• _Your assignment_:
Go through the lines below and copy each one that holds the string "memoryService".

• _Data_:
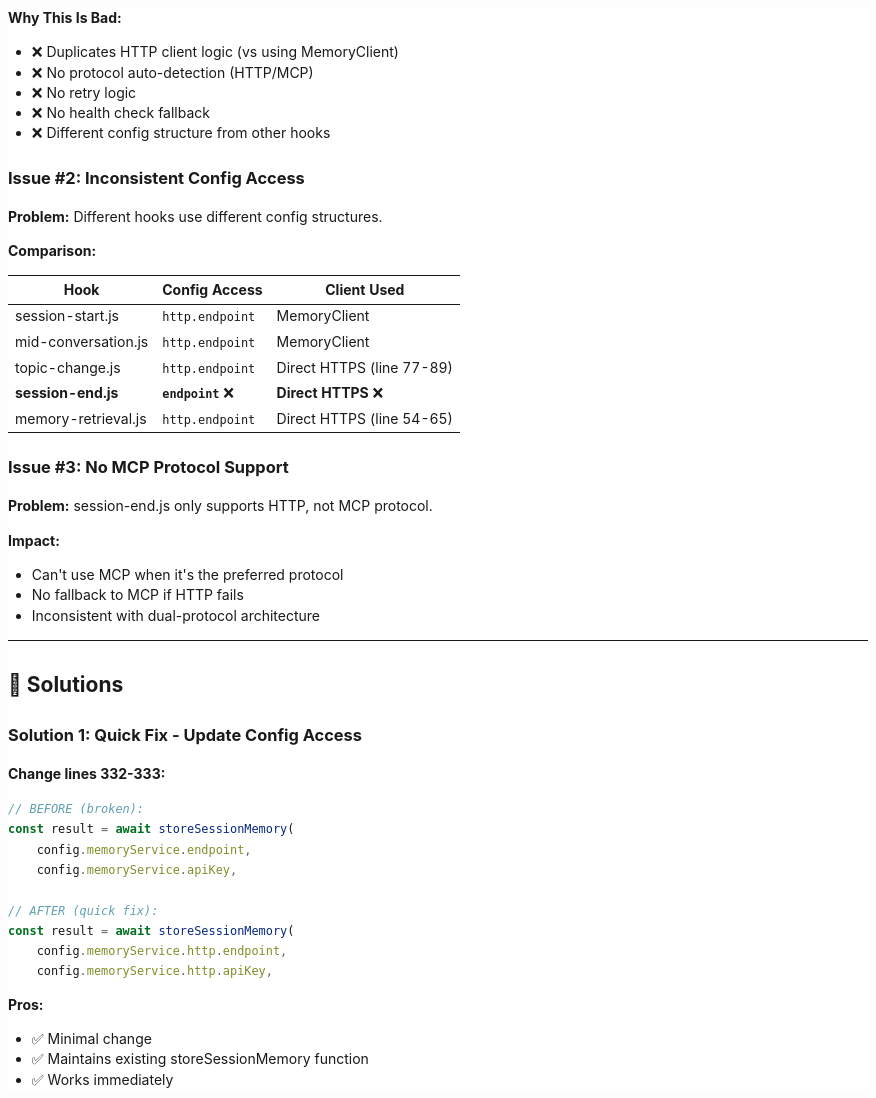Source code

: **Why This Is Bad:**
- ❌ Duplicates HTTP client logic (vs using MemoryClient)
- ❌ No protocol auto-detection (HTTP/MCP)
- ❌ No retry logic
- ❌ No health check fallback
- ❌ Different config structure from other hooks

### Issue #2: Inconsistent Config Access
**Problem:** Different hooks use different config structures.

**Comparison:**

| Hook | Config Access | Client Used |
|------|---------------|-------------|
| session-start.js | `http.endpoint` | MemoryClient |
| mid-conversation.js | `http.endpoint` | MemoryClient |
| topic-change.js | `http.endpoint` | Direct HTTPS (line 77-89) |
| **session-end.js** | **`endpoint`** ❌ | **Direct HTTPS** ❌ |
| memory-retrieval.js | `http.endpoint` | Direct HTTPS (line 54-65) |

### Issue #3: No MCP Protocol Support
**Problem:** session-end.js only supports HTTP, not MCP protocol.

**Impact:**
- Can't use MCP when it's the preferred protocol
- No fallback to MCP if HTTP fails
- Inconsistent with dual-protocol architecture

---

## 🔨 Solutions

### **Solution 1: Quick Fix - Update Config Access**

**Change lines 332-333:**

```javascript
// BEFORE (broken):
const result = await storeSessionMemory(
    config.memoryService.endpoint,
    config.memoryService.apiKey,

// AFTER (quick fix):
const result = await storeSessionMemory(
    config.memoryService.http.endpoint,
    config.memoryService.http.apiKey,
```

**Pros:**
- ✅ Minimal change
- ✅ Maintains existing storeSessionMemory function
- ✅ Works immediately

• _Result_:
    config.memoryService.endpoint,
    config.memoryService.apiKey,
    config.memoryService.http.endpoint,
    config.memoryService.http.apiKey,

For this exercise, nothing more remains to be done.